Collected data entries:

[Start of Attachment]

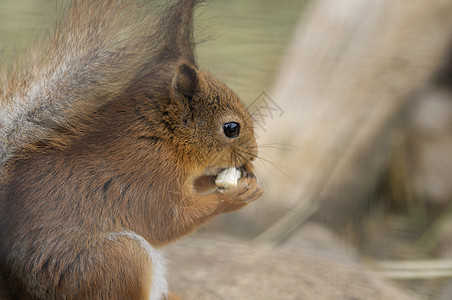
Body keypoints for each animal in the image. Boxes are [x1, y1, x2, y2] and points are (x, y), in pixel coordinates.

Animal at [0, 1, 262, 298]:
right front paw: (235, 196)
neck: (161, 140)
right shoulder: (152, 184)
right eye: (231, 128)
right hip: (118, 258)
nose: (253, 155)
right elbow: (172, 221)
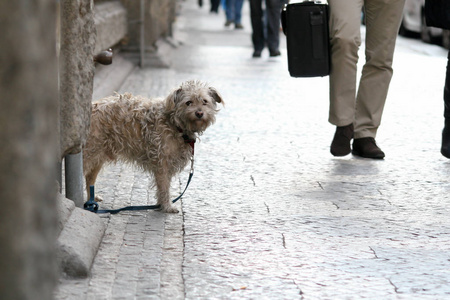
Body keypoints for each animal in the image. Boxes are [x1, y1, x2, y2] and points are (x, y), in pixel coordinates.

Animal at [82, 79, 223, 213]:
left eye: (204, 101)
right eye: (188, 102)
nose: (199, 113)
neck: (175, 124)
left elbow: (163, 187)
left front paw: (161, 204)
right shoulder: (162, 163)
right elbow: (164, 187)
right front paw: (167, 206)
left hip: (98, 157)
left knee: (90, 178)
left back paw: (92, 200)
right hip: (89, 155)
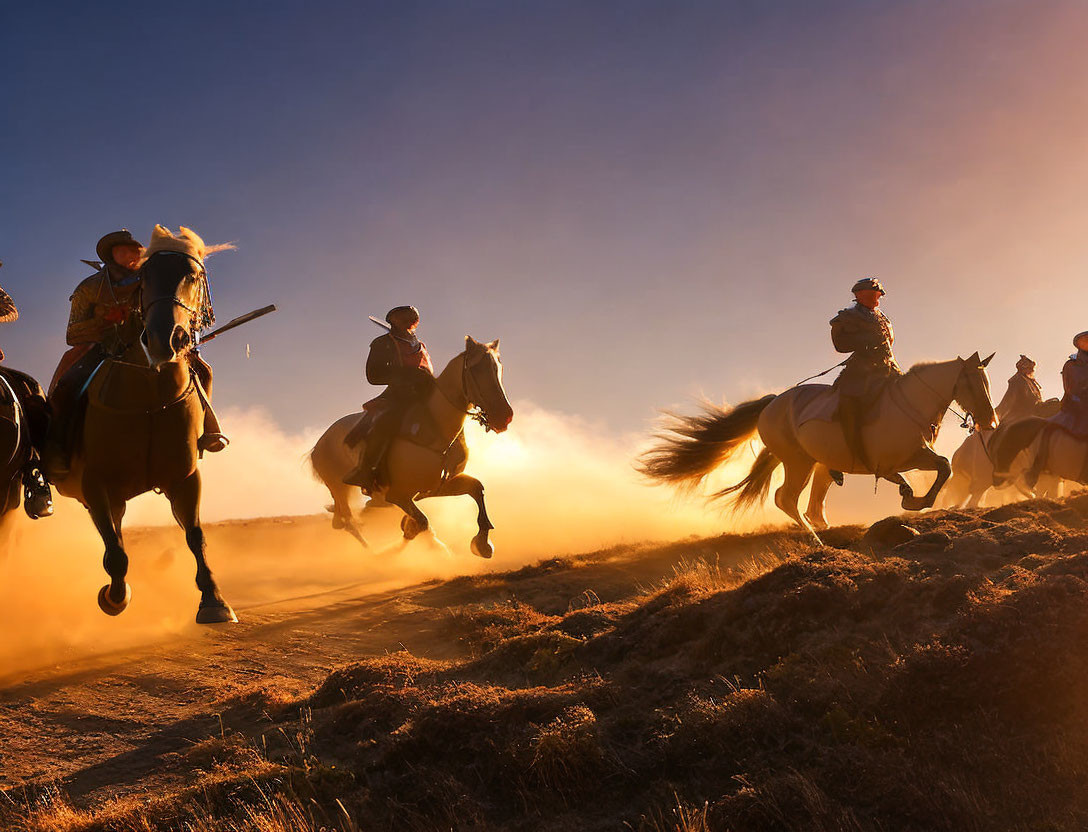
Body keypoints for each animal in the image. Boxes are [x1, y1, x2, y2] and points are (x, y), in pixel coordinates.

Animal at [47, 227, 236, 622]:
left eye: (191, 275)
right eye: (145, 278)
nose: (166, 339)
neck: (148, 396)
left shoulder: (185, 477)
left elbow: (195, 536)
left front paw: (213, 600)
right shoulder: (96, 485)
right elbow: (116, 554)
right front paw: (114, 598)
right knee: (112, 540)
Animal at [306, 334, 509, 554]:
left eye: (499, 368)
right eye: (476, 368)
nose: (504, 416)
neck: (436, 425)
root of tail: (317, 447)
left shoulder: (436, 487)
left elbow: (477, 488)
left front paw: (482, 542)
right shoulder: (398, 495)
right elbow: (421, 523)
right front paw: (438, 548)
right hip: (339, 488)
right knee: (346, 521)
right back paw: (372, 553)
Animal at [639, 352, 996, 539]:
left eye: (987, 383)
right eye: (974, 383)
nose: (990, 421)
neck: (910, 402)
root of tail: (771, 405)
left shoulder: (903, 460)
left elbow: (940, 468)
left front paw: (911, 496)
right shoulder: (904, 458)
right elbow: (942, 466)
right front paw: (916, 501)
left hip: (816, 463)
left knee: (811, 504)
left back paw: (821, 530)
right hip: (797, 462)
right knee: (786, 499)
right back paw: (815, 541)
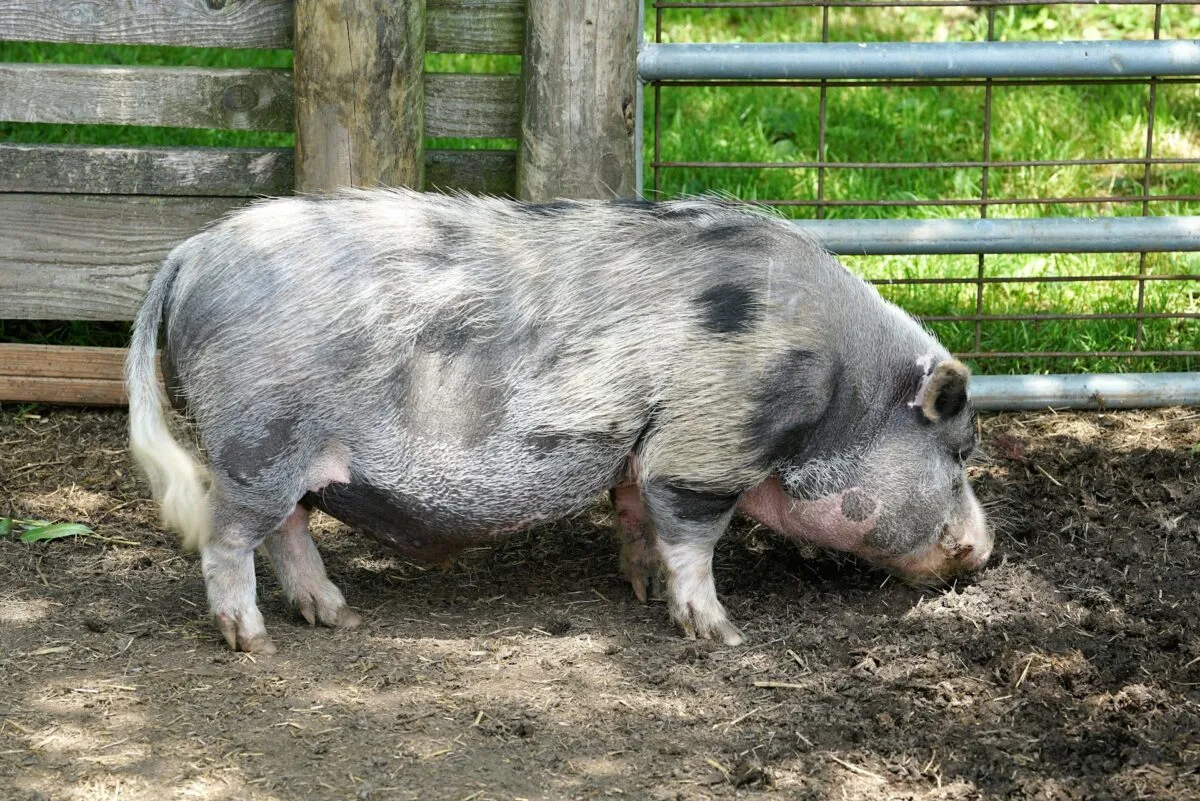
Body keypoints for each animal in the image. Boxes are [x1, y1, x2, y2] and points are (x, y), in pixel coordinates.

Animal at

[End of Attachment]

## REQUIREMENT
From the entries above, copy out every line where the string "back" appears.

## RESPONSE AREA
left back paw: (92, 200)
right back paw: (372, 553)
left back paw: (821, 530)
right back paw: (815, 541)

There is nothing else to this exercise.